Hands On Training Program Is A Win-Win Situation

Story by SFC Clinton Wood on 09/21/2017
FORT DRUM, New York This U.S. Army Reserve unit based near here has found a way to increase its maintenance and supply readiness while at the same time allowing its Soldiers to become proficient in their Mechanical Maintenance Fields.

Since January, the 479th Engineer Battalion, 411th Engineer Brigade, 412th Theater Engineer Command, has been paired with the 99th Regional Support Command (RSC) Equipment Concentration Site (ECS) on Fort Drum for the Hands on Training (HOT) Program. The program provides Soldiers a chance to work on a variety of track and wheeled vehicles in the ECS shop.

"It is a great opportunity for these Soldiers and a great opportunity for the supporting shop to help them get their numbers up," said Sgt. 1st Class Erik Taylor, 366th Engineer Company, 479th Eng. Bn., 411th Eng. Bde. "It helps our higher commands ensure everything is up to standard and that is the goal here."

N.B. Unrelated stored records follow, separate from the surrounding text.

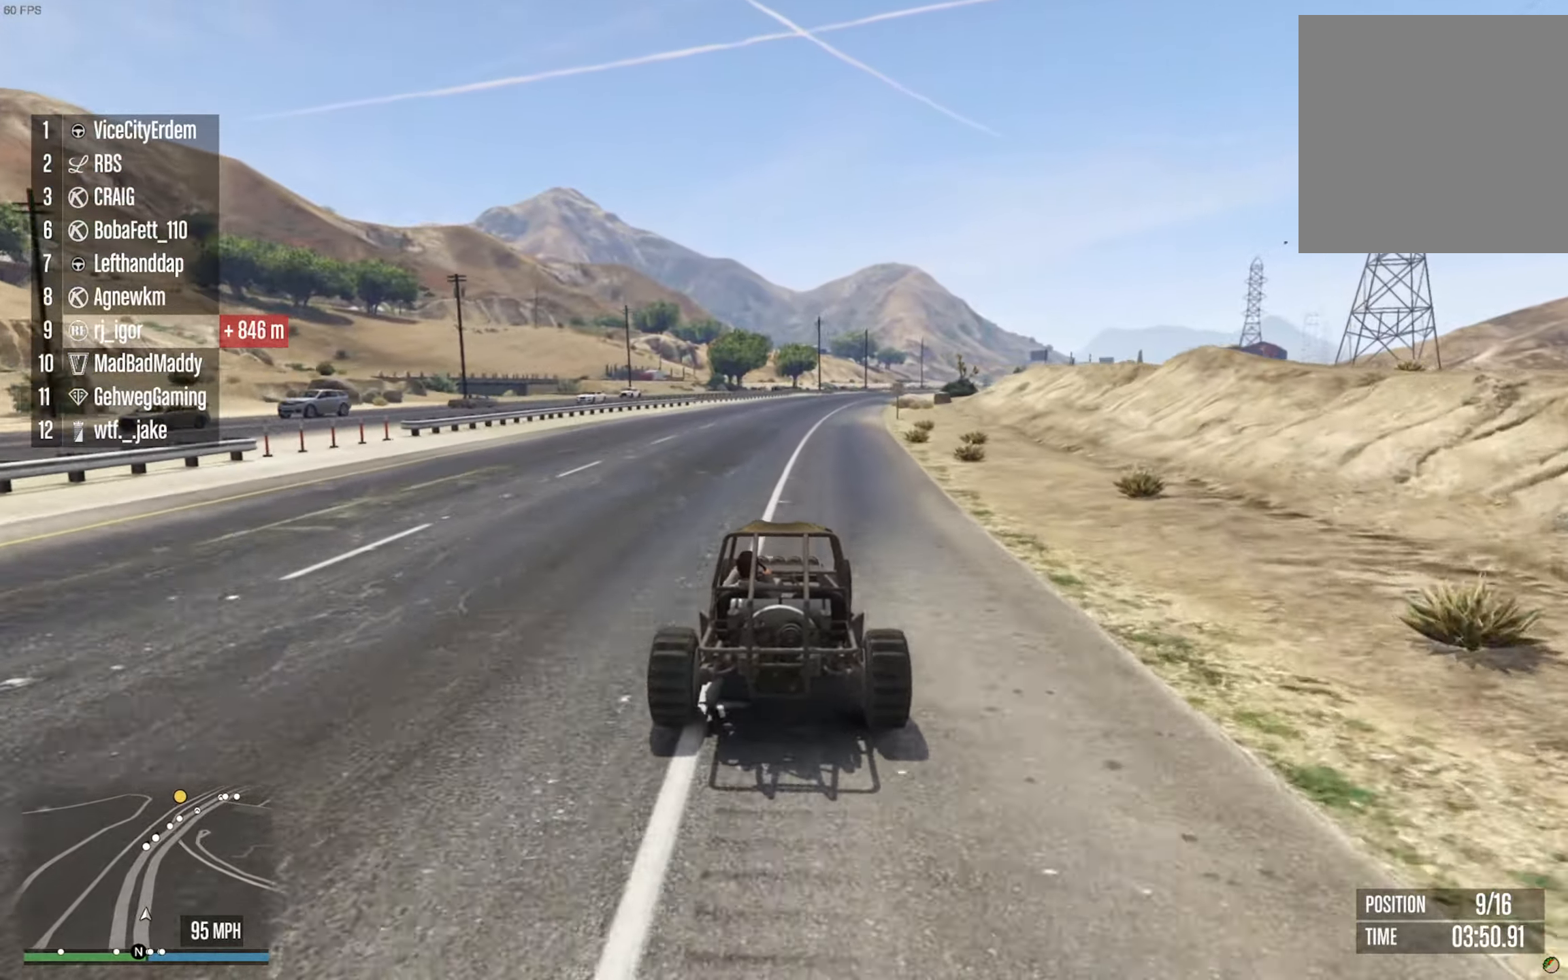
{"buttons": ["R2"], "left_stick": "center", "right_stick": "center", "events": []}
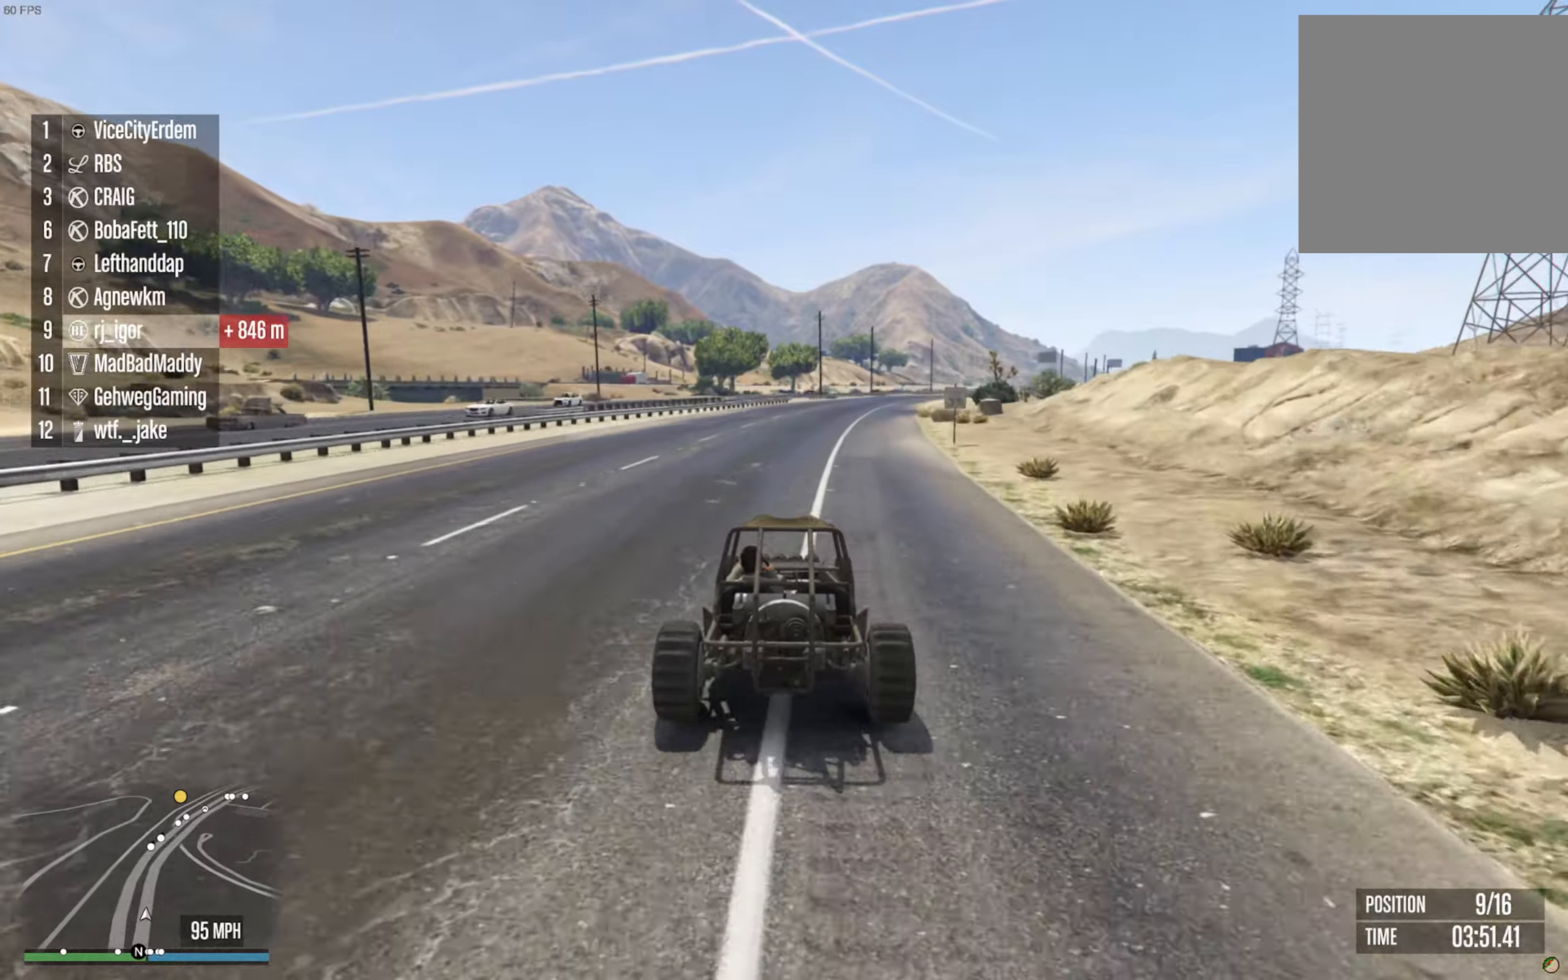
{"buttons": ["R2"], "left_stick": "down-right", "right_stick": "center", "events": [[50, "left_stick", "down-right"], [200, "left_stick", "center"], [450, "left_stick", "down-right"]]}
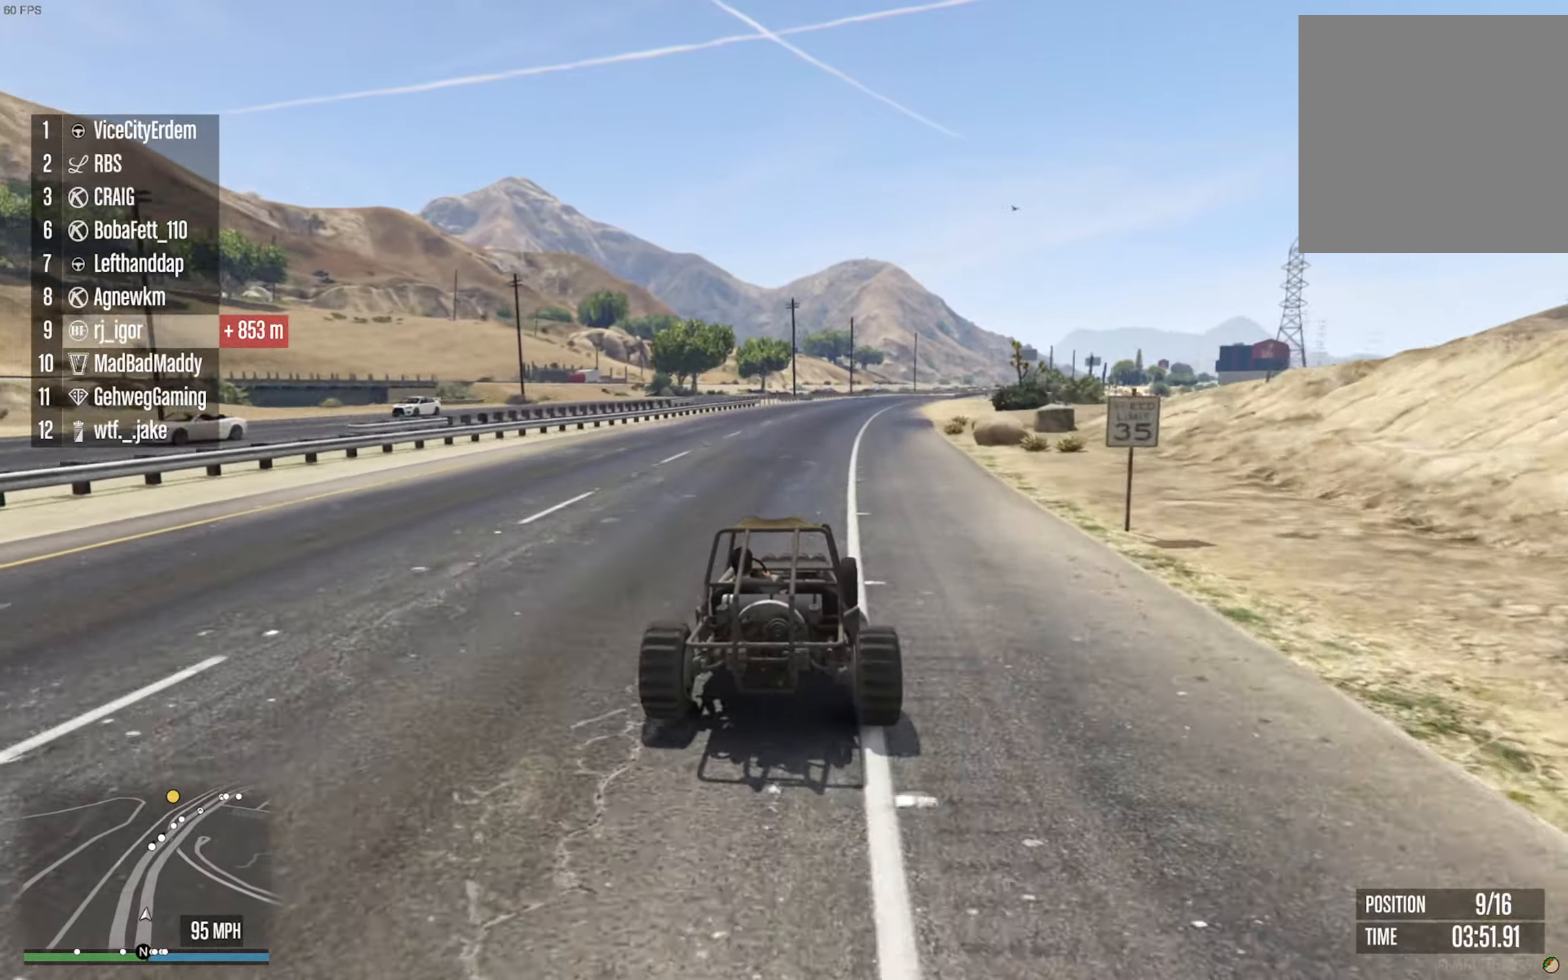
{"buttons": ["R2"], "left_stick": "down-right", "right_stick": "center", "events": [[100, "left_stick", "center"], [450, "left_stick", "down-right"]]}
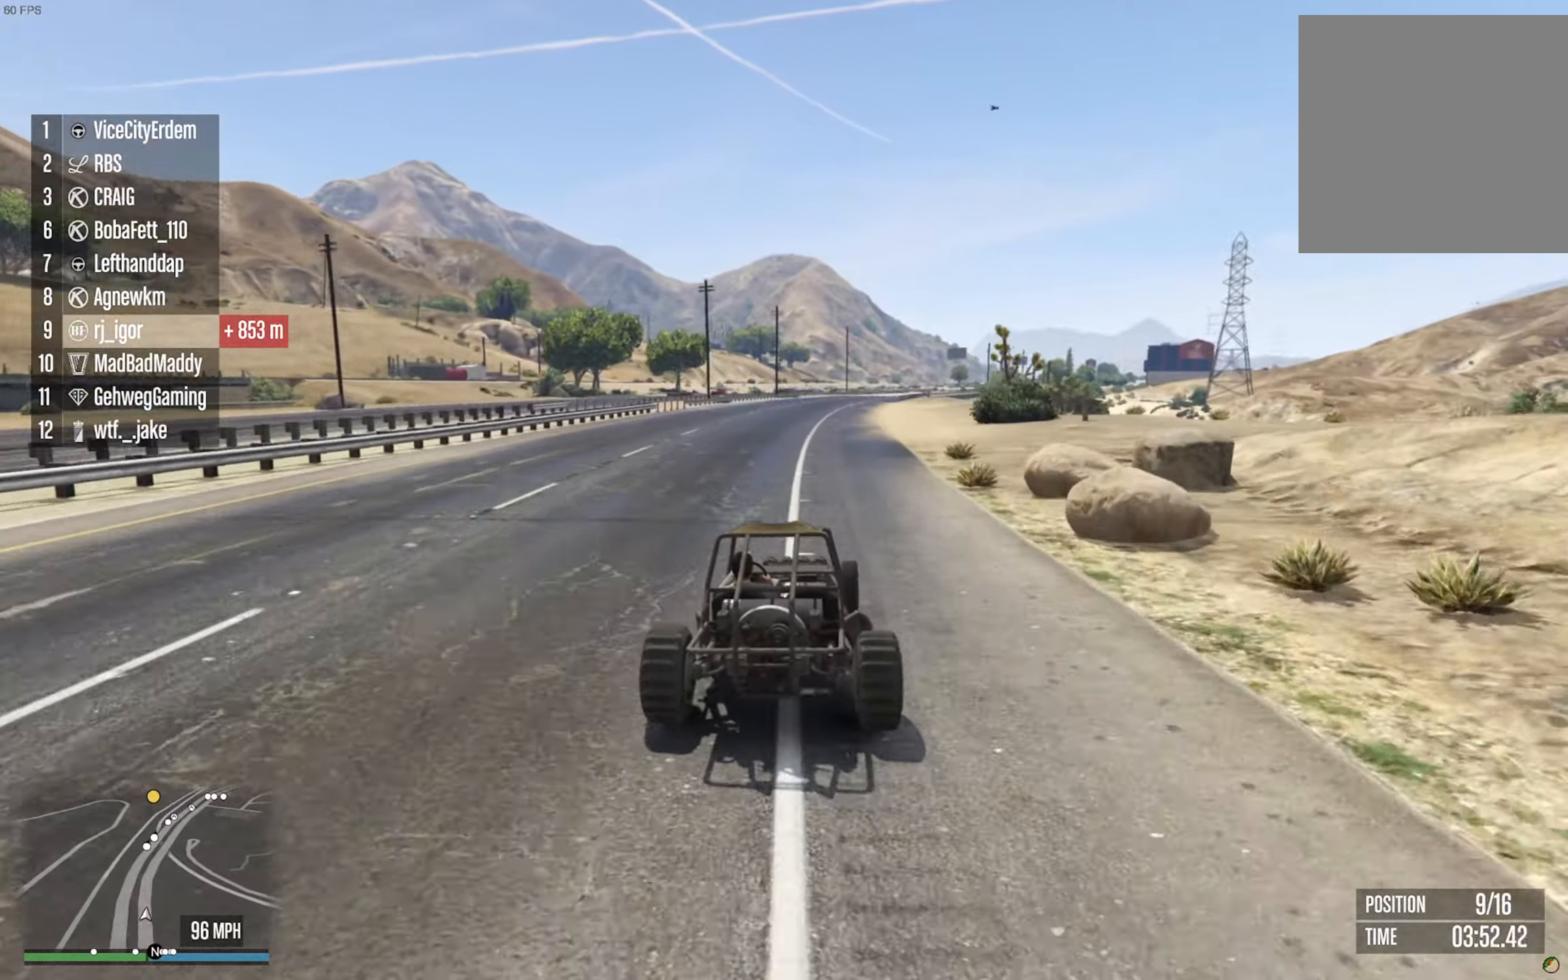
{"buttons": ["R2"], "left_stick": "center", "right_stick": "center", "events": [[34, "left_stick", "center"]]}
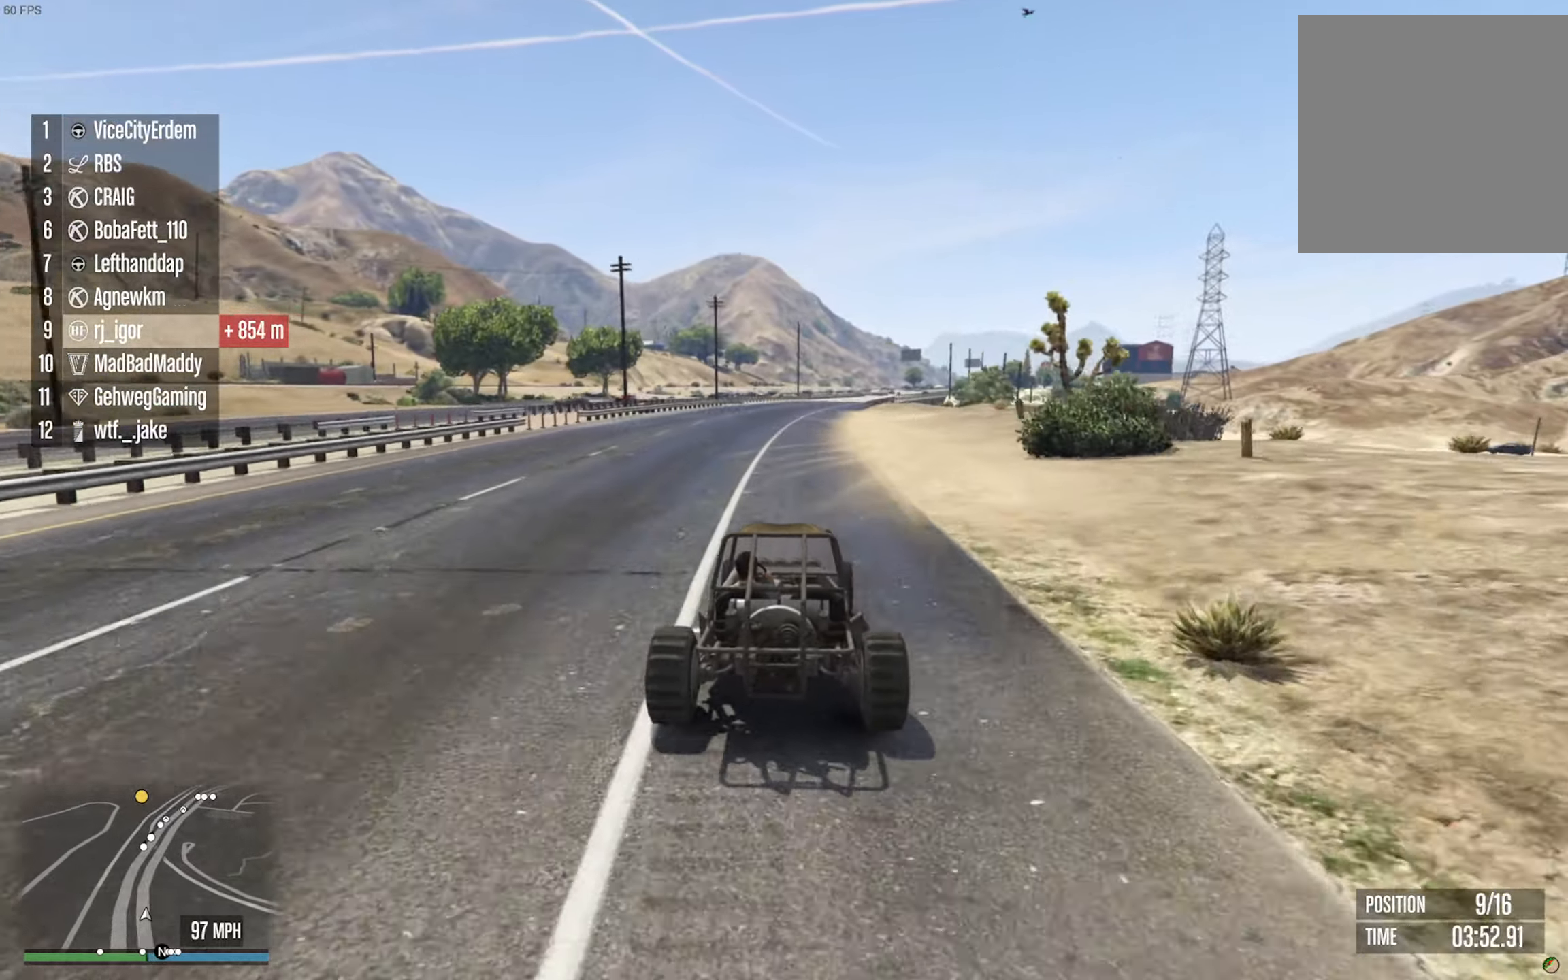
{"buttons": ["R2"], "left_stick": "center", "right_stick": "center", "events": []}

Taylor was the noncommissioned officer in charge for the HOT Program from Aug. 5-17. The more than 20 Soldiers worked a normal eight-hour day shift but stayed overnight in the field training areas and slept in tents as every other Soldier did who underwent the Battalion's Extended Combat Training.

One of the tasks the Soldiers complete is annual service on a variety of vehicles. This includes changing oil, fuel, transmission and hydraulic filters, checking lights and repacking the bearings with grease inside the wheels.

Taylor noted that this program also assists Soldiers in learning their Military Occupational Specialty (MOS) but also cross training them in other MOSs.

"They are able to function in a field environment in a better aspect," explained Taylor.

He continued with this scenario. A generator goes down while a unit is deployed overseas. The unit does not have a generator repairman but a wheeled vehicle repairman who participated in a HOT Program and learned how to fix generators.

For Sgt. William Moss with the Battalion's Forward Support Company, he sees firsthand how this program helps all parties involved. He is a Military Technician at the ECS during the week and said the program definitely helps the ECS with its backlog.

"I have heard nothing but good things, said Moss. "They like the training because they actually get to do their job and come here and train. They even do a little bit of cross training on other equipment."

Case in point: Pfc. Cory Bassett, a server and bartender who chose the Mechanical Maintenance Field to gain knowledge and experience. He is a track vehicle repairman and has been in America's Army Reserve for only two-and-a-half years.

"Doing this HOT mission enables me to actually engage in my job and work on vehicles and also cross train as a wheeled vehicle mechanic and become a more fluid mechanic," said Bassett as he was using a torque wrench to tighten lug nuts on a Heavy Expanded Mobility Tactical Truck A4 M983A4 Light Equipment Transporter in one of the shop's bays.

Lyndon Tuttle, the manager of the ECS, said the program is a win-win and the Battalion is "on board."

"It's working out great," said Tuttle. "They've been right on task."

He noted that Soldiers with the Automated Logistical Specialist are also studying the new Global Combat Support System-Army in classes.

He added that the program is a recruitment tool for his ECS. He noted that MILTEC positions are hard to fill because the federal employee must stay in the U.S. Army Reserve in order to stay in the MILTEC Program.
Tuttle noted that the 479th Eng. Bn., is the only unit so far participating in HOTs.

"They are set up for success if they get mobilized," pointed out Tuttle.

The mobilizing of thousands of troops during Operation Iraqi Freedom and Operation Enduring Freedom for the past several years was the reason that the HOT Program was not a priority, said Master Sgt. Danny Putnam of the TEC's Maintenance Division.

"Now our units are deploying with their own equipment verse having theater-provided equipment," noted Putnam.

Taylor said that he personally feels this program should be implemented U.S. Army Reserve-wide especially if the units are near a maintenance shop so they can bring their equipment there.

Even if a unit's equipment is not stored at an ECS, it should develop a plan in order to move that equipment to an ECS.

"It is just a great opportunity overall for everybody," remarked Taylor.